EXTRACTED TEXT:

Notably, in addition to the involvement of opioid signaling in nicorandil antinociception22, it is imperative to reveal that naloxone reversed the other beneficial effects of nicorandil. The inhibition of opioid receptors recalled the deficits induced by CCI on ROS, MAPKERK1/2 protein expression in addition to reappearance of histological insults.

Study limitations and future perspectives

The present study, while demonstrating the acute antinociceptive and anti-inflammatory effects of nicorandil in experimental models, has certain limitations that should be acknowledged. First, the experimental design utilized an acute, interventional approach, assessing the antinociceptive effects of nicorandil within a short time window (7 h post-administration). While demonstrating a beneficial potential, it does not provide information on the long-term efficacy or tolerability of nicorandil under chronic pain conditions. Second, while the systemic (oral) route is the clinically adopted route of administration, it doesn’t indicate the primary site of action of nicorandil; peripheral/central actions. Third, the assessment of key molecular targets, namely MAPK-ERK1/2 and TRPV1, relied on immunohistochemistry. Although this method provided valuable protein expression data within the complex architecture of the DRG, it is considered semi-quantitative. More quantitative techniques such as Western blotting or analysis of mRNA levels via qRT-PCR will be considered in future studies to strengthen the molecular conclusions, particularly for detecting rapid transcriptional changes. Finally, the investigation focused primarily on peripheral mechanisms in the DRG and sciatic nerve; the potential role of spinal cord or supraspinal NO/cGMP and MAPK signaling in nicorandil’s antinociception remains to be explored. Future studies employing ex vivo electrophysiology on isolated DRG neurons or detailed molecular profiling (RNA-seq) of pain pathways would be invaluable to confirm and extend these mechanistic insights at a cellular level. Furthermore, time-course studies measuring both mRNA (by qRT-PCR) and protein levels of these targets would help delineate the sequence of molecular events.

Despite these limitations, the current findings robustly indicate that nicorandil, through its multifaceted action on NO signaling, oxidative stress, inflammation, and key pain-pathway proteins, represents a promising candidate warranting further investigation for the management of neuropathic pain.

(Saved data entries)

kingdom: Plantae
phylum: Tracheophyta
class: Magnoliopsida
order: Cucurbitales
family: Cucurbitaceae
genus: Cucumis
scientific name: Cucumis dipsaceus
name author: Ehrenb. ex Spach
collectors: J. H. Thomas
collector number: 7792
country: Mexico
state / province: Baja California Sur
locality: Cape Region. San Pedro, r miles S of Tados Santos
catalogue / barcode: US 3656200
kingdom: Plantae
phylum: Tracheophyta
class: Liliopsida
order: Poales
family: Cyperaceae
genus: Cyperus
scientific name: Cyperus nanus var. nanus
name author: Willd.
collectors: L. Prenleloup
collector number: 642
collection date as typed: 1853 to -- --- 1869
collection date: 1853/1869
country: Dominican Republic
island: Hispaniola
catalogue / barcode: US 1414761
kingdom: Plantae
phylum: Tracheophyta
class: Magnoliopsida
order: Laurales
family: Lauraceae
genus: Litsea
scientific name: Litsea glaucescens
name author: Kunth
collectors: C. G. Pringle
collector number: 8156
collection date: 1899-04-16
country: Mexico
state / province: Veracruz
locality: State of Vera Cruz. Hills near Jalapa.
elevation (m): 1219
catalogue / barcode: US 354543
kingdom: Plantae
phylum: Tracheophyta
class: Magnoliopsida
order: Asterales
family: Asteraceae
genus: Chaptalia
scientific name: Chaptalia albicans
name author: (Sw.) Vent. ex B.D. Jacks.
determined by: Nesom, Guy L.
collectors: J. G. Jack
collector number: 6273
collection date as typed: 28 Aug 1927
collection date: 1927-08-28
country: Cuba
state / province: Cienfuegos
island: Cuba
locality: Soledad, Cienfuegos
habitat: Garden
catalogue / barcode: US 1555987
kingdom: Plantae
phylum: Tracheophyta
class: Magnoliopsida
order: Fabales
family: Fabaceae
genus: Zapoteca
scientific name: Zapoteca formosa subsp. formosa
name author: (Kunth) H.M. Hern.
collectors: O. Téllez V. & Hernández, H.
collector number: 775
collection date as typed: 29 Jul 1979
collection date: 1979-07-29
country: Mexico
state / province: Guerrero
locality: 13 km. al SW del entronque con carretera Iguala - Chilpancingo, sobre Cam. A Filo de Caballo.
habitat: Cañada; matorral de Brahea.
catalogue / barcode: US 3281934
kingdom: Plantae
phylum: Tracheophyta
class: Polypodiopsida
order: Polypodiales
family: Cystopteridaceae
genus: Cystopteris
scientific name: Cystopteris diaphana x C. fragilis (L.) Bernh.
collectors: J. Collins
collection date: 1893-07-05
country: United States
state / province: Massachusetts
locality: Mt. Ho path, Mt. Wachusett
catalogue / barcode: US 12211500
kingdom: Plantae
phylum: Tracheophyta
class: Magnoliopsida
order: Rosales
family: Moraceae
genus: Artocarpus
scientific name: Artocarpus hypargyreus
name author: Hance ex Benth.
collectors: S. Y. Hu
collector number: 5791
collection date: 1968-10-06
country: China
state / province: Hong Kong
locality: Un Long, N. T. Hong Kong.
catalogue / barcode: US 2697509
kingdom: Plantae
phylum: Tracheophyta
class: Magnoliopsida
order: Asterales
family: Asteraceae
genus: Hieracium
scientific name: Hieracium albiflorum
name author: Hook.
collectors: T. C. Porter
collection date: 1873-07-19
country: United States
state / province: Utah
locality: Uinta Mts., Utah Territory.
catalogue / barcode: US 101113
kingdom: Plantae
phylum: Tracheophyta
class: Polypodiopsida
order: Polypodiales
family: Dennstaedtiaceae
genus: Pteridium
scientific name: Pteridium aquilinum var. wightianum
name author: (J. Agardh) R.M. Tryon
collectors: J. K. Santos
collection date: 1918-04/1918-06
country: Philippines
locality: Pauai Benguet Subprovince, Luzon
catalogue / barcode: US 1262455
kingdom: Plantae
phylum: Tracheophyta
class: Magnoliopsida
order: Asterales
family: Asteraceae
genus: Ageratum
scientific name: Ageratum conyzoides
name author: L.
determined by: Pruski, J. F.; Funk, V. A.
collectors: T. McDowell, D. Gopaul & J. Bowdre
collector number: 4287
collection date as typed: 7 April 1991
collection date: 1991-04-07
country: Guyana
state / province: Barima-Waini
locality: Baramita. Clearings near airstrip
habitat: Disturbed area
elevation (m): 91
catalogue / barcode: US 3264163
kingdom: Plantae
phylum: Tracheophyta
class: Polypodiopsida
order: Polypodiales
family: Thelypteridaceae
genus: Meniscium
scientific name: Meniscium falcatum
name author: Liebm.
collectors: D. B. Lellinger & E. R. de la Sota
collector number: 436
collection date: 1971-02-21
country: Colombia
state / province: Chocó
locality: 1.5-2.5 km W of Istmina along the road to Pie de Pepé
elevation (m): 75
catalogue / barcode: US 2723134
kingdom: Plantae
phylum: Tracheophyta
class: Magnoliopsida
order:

QUESTIONS:
1. According to the last paragraph of the nicorandil excerpt, what does nicorandil act on? List each item.
2. Rewrite the part of the nicorandil excerpt that begins at the words "Despite these limitations, the" and ends after "of neuropathic pain.", replacing "promising" with "compelling".
These entries are separate material and are not part of the nicorandil excerpt.

LIST OF SOLUTIONS:
1.
- NO signaling
- oxidative stress
- inflammation
- key pain-pathway proteins

2.
Despite these limitations, the current findings robustly indicate that nicorandil, through its multifaceted action on NO signaling, oxidative stress, inflammation, and key pain-pathway proteins, represents a compelling candidate warranting further investigation for the management of neuropathic pain.